The experts' group will be led by Peter Sutherland, a former head of the World Trade Organisation, and Jagdish Bhagwati, a trade expert and professor at New York's Columbia University.
It will include experts from advanced, emerging and developing economies, including G20 members Germany, Britain, Indonesia and Turkey, which are co-sponsoring the group.
The EU has set a goal of completing the Doha round of global trade talks in 2011, according to a draft document obtained by Reuters this month.
Cameron and Merkel underlined that open markets and free trade should be at the heart of the global economic recovery, according to Cameron's spokesman.
G20 finance ministers agreed this month to shun competitive currency devaluations but stopped short of setting targets to reduce trade imbalances that cloud global growth prospects.
In talks at the British prime minister's residence at Chequers outside London, Cameron updated Merkel on the probe into package bombs from Yemen intercepted in Dubai and Britain.
Germany's federal crime office said it had tipped British authorities about the parcel bomb found in Britain.
Merkel and Cameron agreed to maintain close counter-terrorism co-operation.
The two leaders also agreed on the need for restraint in European Union spending, Cameron's spokesman said.
"The 2011 EU budget should increase by no more than 2.9 percent and the EU budget in future years should reflect the spending cuts that national governments were having to make," the spokesman said, summarising the leaders' discussion.
Cameron claimed a victory last week when he won support from France, Germany and others at a European Union summit to limit the rise in next year's EU budget to 2.9 percent, lower than the 5.9 percent increase backed by the European Parliament.

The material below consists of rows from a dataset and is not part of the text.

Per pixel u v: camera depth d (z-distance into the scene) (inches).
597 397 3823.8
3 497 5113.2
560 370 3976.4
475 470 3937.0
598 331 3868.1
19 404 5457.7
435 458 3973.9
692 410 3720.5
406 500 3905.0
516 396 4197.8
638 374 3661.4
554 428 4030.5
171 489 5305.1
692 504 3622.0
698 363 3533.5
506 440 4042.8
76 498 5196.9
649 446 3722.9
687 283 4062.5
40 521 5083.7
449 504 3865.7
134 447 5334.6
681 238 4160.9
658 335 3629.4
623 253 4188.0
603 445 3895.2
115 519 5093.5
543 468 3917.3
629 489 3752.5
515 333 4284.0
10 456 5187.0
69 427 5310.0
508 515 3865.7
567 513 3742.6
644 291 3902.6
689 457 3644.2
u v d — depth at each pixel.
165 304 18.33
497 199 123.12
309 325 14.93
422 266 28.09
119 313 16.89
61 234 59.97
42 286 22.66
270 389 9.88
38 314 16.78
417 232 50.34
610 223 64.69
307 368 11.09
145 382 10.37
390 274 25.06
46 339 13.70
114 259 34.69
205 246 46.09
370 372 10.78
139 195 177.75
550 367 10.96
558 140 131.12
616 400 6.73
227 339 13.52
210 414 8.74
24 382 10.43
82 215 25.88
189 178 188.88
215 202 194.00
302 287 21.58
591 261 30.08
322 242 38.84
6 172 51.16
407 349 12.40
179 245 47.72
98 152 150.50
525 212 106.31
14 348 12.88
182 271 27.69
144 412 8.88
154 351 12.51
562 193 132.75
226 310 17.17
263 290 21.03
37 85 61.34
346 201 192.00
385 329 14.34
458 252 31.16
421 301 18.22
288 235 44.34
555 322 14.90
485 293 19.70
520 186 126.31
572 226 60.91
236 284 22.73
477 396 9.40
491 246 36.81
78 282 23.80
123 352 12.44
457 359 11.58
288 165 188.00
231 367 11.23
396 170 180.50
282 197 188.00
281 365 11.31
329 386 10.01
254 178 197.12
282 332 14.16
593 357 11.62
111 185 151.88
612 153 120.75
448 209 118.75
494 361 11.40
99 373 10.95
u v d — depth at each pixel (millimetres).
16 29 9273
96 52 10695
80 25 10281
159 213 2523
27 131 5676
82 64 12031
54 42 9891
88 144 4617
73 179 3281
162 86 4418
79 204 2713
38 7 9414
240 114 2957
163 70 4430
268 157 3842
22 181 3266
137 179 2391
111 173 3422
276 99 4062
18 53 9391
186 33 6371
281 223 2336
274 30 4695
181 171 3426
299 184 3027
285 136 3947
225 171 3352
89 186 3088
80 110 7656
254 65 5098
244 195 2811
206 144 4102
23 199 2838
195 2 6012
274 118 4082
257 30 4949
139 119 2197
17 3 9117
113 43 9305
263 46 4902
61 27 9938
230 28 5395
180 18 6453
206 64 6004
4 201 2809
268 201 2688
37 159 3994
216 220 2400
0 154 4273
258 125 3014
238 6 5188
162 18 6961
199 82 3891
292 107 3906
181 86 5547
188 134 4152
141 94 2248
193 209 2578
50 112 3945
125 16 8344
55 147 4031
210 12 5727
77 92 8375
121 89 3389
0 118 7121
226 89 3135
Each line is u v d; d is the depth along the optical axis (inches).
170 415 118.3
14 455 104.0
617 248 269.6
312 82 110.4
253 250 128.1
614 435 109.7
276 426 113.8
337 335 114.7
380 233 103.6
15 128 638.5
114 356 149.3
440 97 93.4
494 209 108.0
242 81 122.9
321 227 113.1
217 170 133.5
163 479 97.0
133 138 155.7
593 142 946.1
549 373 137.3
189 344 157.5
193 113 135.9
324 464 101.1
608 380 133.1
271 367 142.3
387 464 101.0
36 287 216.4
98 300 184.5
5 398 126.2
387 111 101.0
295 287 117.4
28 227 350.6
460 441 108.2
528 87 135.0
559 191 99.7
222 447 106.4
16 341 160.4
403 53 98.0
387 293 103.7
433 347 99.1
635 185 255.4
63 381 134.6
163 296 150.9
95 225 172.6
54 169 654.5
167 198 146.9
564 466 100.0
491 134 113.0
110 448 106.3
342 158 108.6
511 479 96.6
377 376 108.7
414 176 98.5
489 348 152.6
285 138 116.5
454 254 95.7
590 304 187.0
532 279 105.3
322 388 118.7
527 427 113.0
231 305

But more important from the British government's point of view is to build alliances with other EU states to fight an increase in the EU's long-term budget.
Britain, slashing spending at home to rein in a record peacetime budget deficit, wants a cut in the EU's long-term spending for 2014-2020, on which talks are just beginning.
Merkel and Cameron also called on Iran to return to negotiations on its nuclear programme, Cameron's spokesman said.